■ **Assigned task**
Start at the line below containing "group by period,region" and stop at the line containing "한국꺼에서 일본꺼 뺸값". Repeat every line of that stretch exactly, and nothing outside it.

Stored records

== Segment start ==

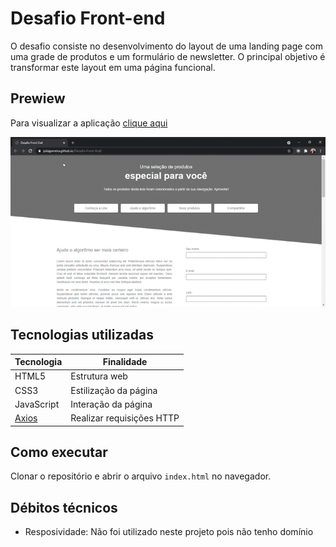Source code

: # Desafio Front-end

O desafio consiste no desenvolvimento do layout de uma landing page com uma grade de produtos e um formulário de newsletter. O principal objetivo é transformar este layout em uma página funcional.

## Prewiew

Para visualizar a aplicação [clique aqui](https://juliajpereira.github.io/Desafio-Front-End/)

[![](https://github.com/JuliaJPereira/Desafio-Front-End/blob/gh-pages/assets/gif-tela.gif)]()

## Tecnologias utilizadas

| Tecnologia                              | Finalidade                |
| --------------------------------------- | ------------------------- |
| HTML5                                   | Estrutura web             |
| CSS3                                    | Estilização da página     |
| JavaScript                              | Interação da página       |
| [Axios](https://github.com/axios/axios) | Realizar requisições HTTP |

## Como executar

Clonar o repositório e abrir o arquivo `index.html` no navegador.

## Débitos técnicos

- Resposividade: Não foi utilizado neste projeto pois não tenho domínio


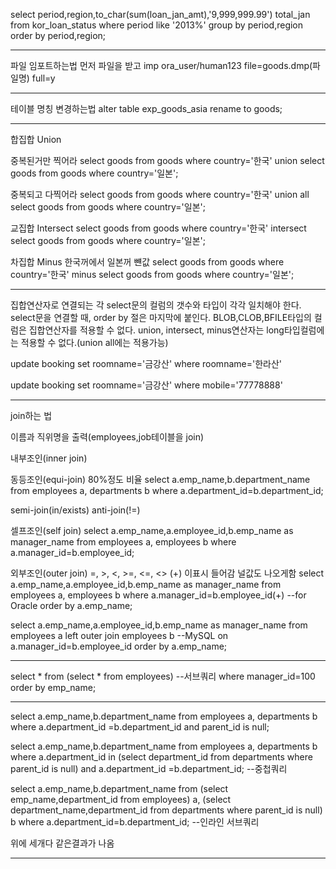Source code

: select period,region,to_char(sum(loan_jan_amt),'9,999,999.99') total_jan
    from kor_loan_status
    where period like '2013%'
    group by period,region
    order by period,region;


-------------------------------------------------------
파일 임포트하는법 
먼저 파일을 받고
imp ora_user/human123 file=goods.dmp(파일명) full=y


--------------------------------
테이블 명칭 변경하는법
alter table exp_goods_asia rename to goods;


-----------------------------------------------
합집합 Union

중복된거만 찍어라
select goods from goods where country='한국'
union 
select goods from goods where country='일본';

중복되고 다찍어라
select goods from goods where country='한국'
union all
select goods from goods where country='일본';

교집합 Intersect 
select goods from goods where country='한국'
intersect
select goods from goods where country='일본';

차집합 Minus
한국꺼에서 일본꺼 뺸값
select goods from goods where country='한국'
minus
select goods from goods where country='일본';

------------------------
집합연산자로 연결되는 각 select문의 컬럼의 갯수와 타입이 각각 일치해야 한다.
select문을 연결할 때, order by 절은 마지막에 붙인다.
BLOB,CLOB,BFILE타입의 컬럼은 집합연산자를 적용할 수 없다.
union, intersect, minus연산자는 long타입컬럼에는 적용할 수 없다.(union all에는 적용가능)


update booking set roomname='금강산' where roomname='한라산'


update booking set roomname='금강산' where mobile='77778888'



-----------------------------------
join하는 법

이름과 직위명을 출력(employees,job테이블을 join)

내부조인(inner join)

동등조인(equi-join) 80%정도 비율
select a.emp_name,b.department_name
from employees a, departments b
where a.department_id=b.department_id;

semi-join(in/exists)
anti-join(!=)

셀프조인(self join)
select a.emp_name,a.employee_id,b.emp_name as manager_name
    from employees a, employees b
    where a.manager_id=b.employee_id;

외부조인(outer join) 
=, >, <, >=, <=, <>
(+) 이표시 들어감 널값도 나오게함
select a.emp_name,a.employee_id,b.emp_name as manager_name
    from employees a, employees b
    where a.manager_id=b.employee_id(+)  --for Oracle
    order by a.emp_name;    


 select a.emp_name,a.employee_id,b.emp_name as manager_name
    from employees a left outer join employees b --MySQL
    on a.manager_id=b.employee_id
    order by a.emp_name;   

----------------------------------------
select *
    from (select * from employees) --서브쿼리
    where manager_id=100
    order by emp_name;    


-------------------------------------------
select a.emp_name,b.department_name
from employees a, departments b
where a.department_id =b.department_id and parent_id is null;    

select a.emp_name,b.department_name
from employees a, departments b
where a.department_id in (select department_id from departments where parent_id is null) and a.department_id =b.department_id; --중첩쿼리


select a.emp_name,b.department_name
    from (select emp_name,department_id from employees) a,
         (select department_name,department_id from departments where parent_id is null) b
    where a.department_id=b.department_id;    --인라인 서브쿼리

위에 세개다 같은결과가 나옴

-----------------------------------------------
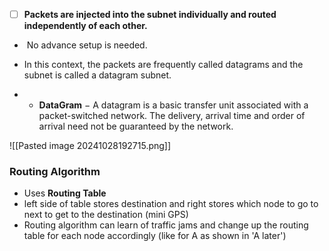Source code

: - [ ]  **Packets are injected into the subnet individually and routed independently of each other.**
    
-  No advance setup is needed. 
    
- In this context, the packets are frequently called datagrams and the subnet is called a datagram subnet.
- - **DataGram** − A datagram is a basic transfer unit associated with a packet-switched network. The delivery, arrival time and order of arrival need not be guaranteed by the network.

![[Pasted image 20241028192715.png]]

### Routing Algorithm
- Uses **Routing Table**
- left side of table stores destination and right stores which node to go to next to get to the destination (mini GPS)
- Routing algorithm can learn of traffic jams and change up the routing table for each node accordingly (like for A as shown in 'A later')
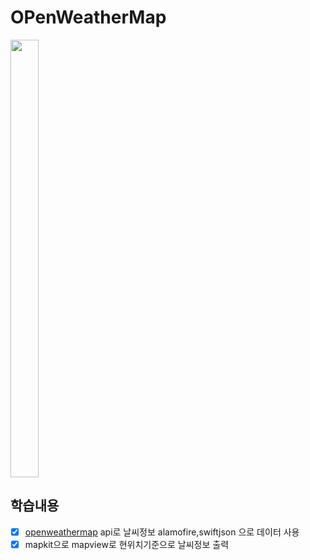 # OPenWeatherMap



<img width="30%" height="700" src="https://user-images.githubusercontent.com/55547933/184699532-5641b5d7-ff85-4530-987f-5123de0136f3.PNG"/>

## 학습내용
- [x] [openweathermap](https://openweathermap.org/) api로 날씨정보 alamofire,swiftjson 으로 데이터 사용
- [x] mapkit으로 mapview로 현위치기준으로 날씨정보 출력
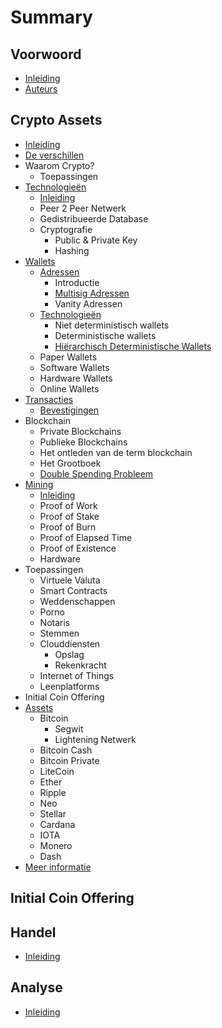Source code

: # Summary

## Voorwoord

* [Inleiding](README.md)
* [Auteurs](auteurs.md)

## Crypto Assets

* [Inleiding](inleiding.md)
* [De verschillen](de-verschillen.md)
* Waarom Crypto?
  * Toepassingen
* [Technologieën](technologieen.md)
  * [Inleiding](technologieen/inleiding.md)
  * Peer 2 Peer Netwerk
  * Gedistribueerde Database
  * Cryptografie
    * Public & Private Key
    * Hashing
* [Wallets](wallets.md)
  * [Adressen](wallets/adressen.md)
    * Introductie
    * [Multisig Adressen](wallets/adressen/multisig.md)
    * Vanity Adressen
  * [Technologieën](wallets/technologieen.md)
    * Niet deterministisch wallets
    * Deterministische wallets
    * [Hiërarchisch Deterministische Wallets](wallets/technologieen/hd-wallets.md)
  * Paper Wallets
  * Software Wallets
  * Hardware Wallets
  * Online Wallets
* [Transacties](transacties.md)
  * [Bevestigingen](transacties/bevestigingen.md)
* Blockchain
  * Private Blockchains
  * Publieke Blockchains
  * Het ontleden van de term blockchain
  * Het Grootboek
  * [Double Spending Probleem](double-spending-probleem.md)
* [Mining](mining.md)
  * [Inleiding](inleiding_mining.md)
  * Proof of Work
  * Proof of Stake
  * Proof of Burn
  * Proof of Elapsed Time
  * Proof of Existence
  * Hardware
* Toepassingen
  * Virtuele Valuta
  * Smart Contracts
  * Weddenschappen
  * Porno
  * Notaris
  * Stemmen
  * Clouddiensten
    * Opslag
    * Rekenkracht
  * Internet of Things
  * Leenplatforms
* Initial Coin Offering
* [Assets](assets.md)
  * Bitcoin
    * Segwit
    * Lightening Netwerk
  * Bitcoin Cash
  * Bitcoin Private
  * LiteCoin
  * Ether
  * Ripple
  * Neo
  * Stellar
  * Cardana
  * IOTA
  * Monero
  * Dash
* [Meer informatie](meer-informatie.md)

## Initial Coin Offering

## Handel

* [Inleiding](handel/inleiding.md)

## Analyse

* [Inleiding](analyse/inleiding.md)

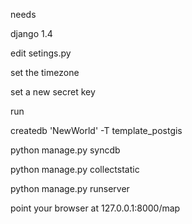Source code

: needs

django 1.4



edit setings.py 

set the timezone

set a new secret key


run

createdb 'NewWorld' -T template_postgis

python manage.py syncdb

python manage.py collectstatic

python manage.py runserver

point your browser at 127.0.0.1:8000/map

== Segment end ==

■ **Answer box**
    group by period,region
    order by period,region;


-------------------------------------------------------
파일 임포트하는법 
먼저 파일을 받고
imp ora_user/human123 file=goods.dmp(파일명) full=y


--------------------------------
테이블 명칭 변경하는법
alter table exp_goods_asia rename to goods;


-----------------------------------------------
합집합 Union

중복된거만 찍어라
select goods from goods where country='한국'
union 
select goods from goods where country='일본';

중복되고 다찍어라
select goods from goods where country='한국'
union all
select goods from goods where country='일본';

교집합 Intersect 
select goods from goods where country='한국'
intersect
select goods from goods where country='일본';

차집합 Minus
한국꺼에서 일본꺼 뺸값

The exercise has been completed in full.